IS the confocal microscope in our near future? I mean reading an abstract about the capabilities of some wonderful new gadget is great, but until some Dr. chooses to give it a try...it's usess IMO.
Do they (MD's) want us to pay for their renting the dang thing or what?
I would pay umpteem more for a laser tx THAT I KNEW WORKED.
Thank you, and this will be my last gripe (maybe) about this subject.
REAL-TIME CONFOCAL MICROSCOPY IMAGING OF ROSACEA IN VIVO
R. Tachihara, C. Choi, R.R. Anderson and S. Gonzalez
Department of Dermatology, Wellman Laboratories of Photomedicine, Massachusetts Genaral Hospital, Harvard Medical School, Boston, MA, USA
Confocal microscopy, Rosacea, Lasers
Rosacea is a common, sunlight-exacerbated inflammatory disorder on the face. The pathophysiology still remains unknown. The clinical hallmarks of rosacea are papules and papulopustules, vivid erythema and telangiectasia. Sometimes histology is required to make differential diagnosis and yet it is often difficult to take a biopsy because of the site.
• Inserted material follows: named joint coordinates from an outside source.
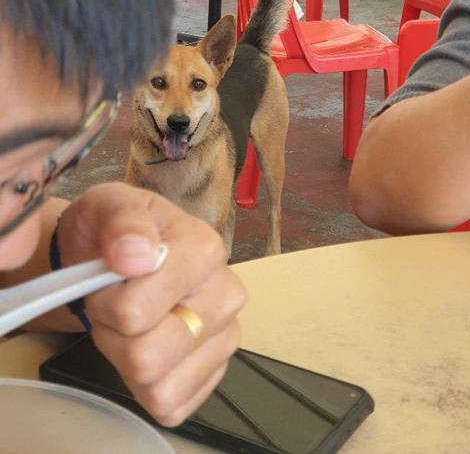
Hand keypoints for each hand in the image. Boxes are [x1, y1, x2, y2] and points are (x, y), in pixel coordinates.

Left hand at [57, 182, 245, 425]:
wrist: (117, 253)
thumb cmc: (116, 231)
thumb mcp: (110, 205)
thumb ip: (123, 221)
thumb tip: (137, 255)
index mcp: (205, 250)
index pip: (134, 311)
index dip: (103, 302)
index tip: (105, 279)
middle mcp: (226, 295)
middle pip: (147, 356)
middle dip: (112, 335)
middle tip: (113, 304)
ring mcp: (225, 337)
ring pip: (157, 386)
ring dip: (125, 359)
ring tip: (129, 324)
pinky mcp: (214, 372)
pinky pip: (168, 405)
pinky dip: (142, 385)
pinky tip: (145, 344)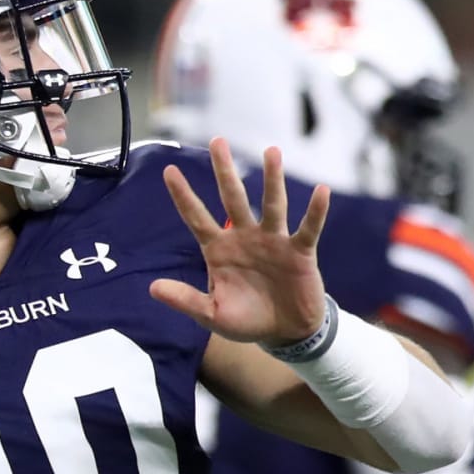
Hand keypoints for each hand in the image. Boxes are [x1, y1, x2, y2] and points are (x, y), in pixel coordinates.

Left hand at [151, 138, 329, 346]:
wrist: (285, 333)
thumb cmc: (246, 321)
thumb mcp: (212, 314)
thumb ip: (185, 299)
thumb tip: (152, 288)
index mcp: (219, 250)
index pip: (197, 218)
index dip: (184, 196)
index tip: (168, 170)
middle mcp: (244, 237)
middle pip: (233, 198)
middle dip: (224, 171)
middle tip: (217, 141)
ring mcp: (273, 240)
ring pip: (271, 204)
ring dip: (272, 179)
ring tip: (272, 151)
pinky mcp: (299, 250)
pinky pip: (308, 228)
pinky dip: (315, 211)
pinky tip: (321, 192)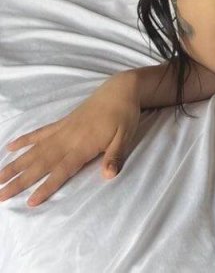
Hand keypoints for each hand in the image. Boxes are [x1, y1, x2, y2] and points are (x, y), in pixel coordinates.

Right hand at [0, 72, 141, 207]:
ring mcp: (63, 129)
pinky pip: (41, 132)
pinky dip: (26, 139)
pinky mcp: (63, 121)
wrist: (121, 89)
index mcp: (84, 145)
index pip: (62, 170)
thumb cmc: (125, 115)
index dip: (47, 186)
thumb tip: (109, 176)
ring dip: (17, 163)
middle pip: (42, 163)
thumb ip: (115, 156)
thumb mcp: (126, 136)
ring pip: (36, 149)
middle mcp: (69, 138)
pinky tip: (10, 146)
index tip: (30, 201)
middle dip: (21, 180)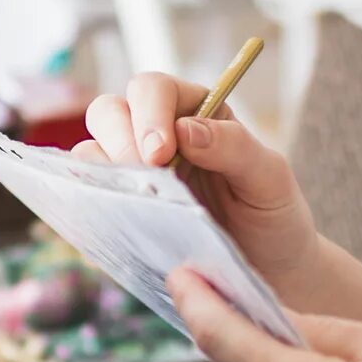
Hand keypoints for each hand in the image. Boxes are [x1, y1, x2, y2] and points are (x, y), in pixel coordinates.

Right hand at [74, 71, 321, 290]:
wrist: (272, 271)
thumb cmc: (274, 216)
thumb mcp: (270, 178)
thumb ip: (235, 147)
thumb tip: (185, 129)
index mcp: (195, 111)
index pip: (154, 89)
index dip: (149, 114)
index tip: (161, 154)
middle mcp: (157, 134)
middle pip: (109, 111)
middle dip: (120, 140)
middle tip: (147, 180)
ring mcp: (134, 172)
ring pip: (90, 148)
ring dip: (103, 170)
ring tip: (136, 200)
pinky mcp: (121, 207)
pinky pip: (87, 193)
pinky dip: (92, 200)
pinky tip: (120, 218)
Confocal reflectance microscopy (CM) can noninvasively image thin en face sections within living skin with high resolution and contrast. The image contrast is mainly due to the detected variation in singly back-scattered light due to variation in the refractive index (n) of tissue microstructures (typically, n=1.33-1.40). A laser scanning confocal microscope was used to image rosacea. Using water immersion objective lenses of numerical aperture 0.7-1.2 and wavelengths of 800-1064 nm, the lateral resolution is 0.5-1.0 microns and the axial (virtual section thickness) resolution is 3-5 microns, comparable to routine histology.
In this research study, we demonstrated that the major features that histologically characterize each clinical stage of rosacea can be visualized in vivo. These features include dilated pilosebaceous units surrounded by dilated and tortuous capillary loops in the superficial dermis, perivascular and perifollicular infiltration of inflammatory cells, and infiltration of neutrophils, forming follicular pustules.
In conclusion, real-time CM may provide a noninvasive tool for studying the pathophysiology of this common disorder, and a clinically useful diagnostic in some cases.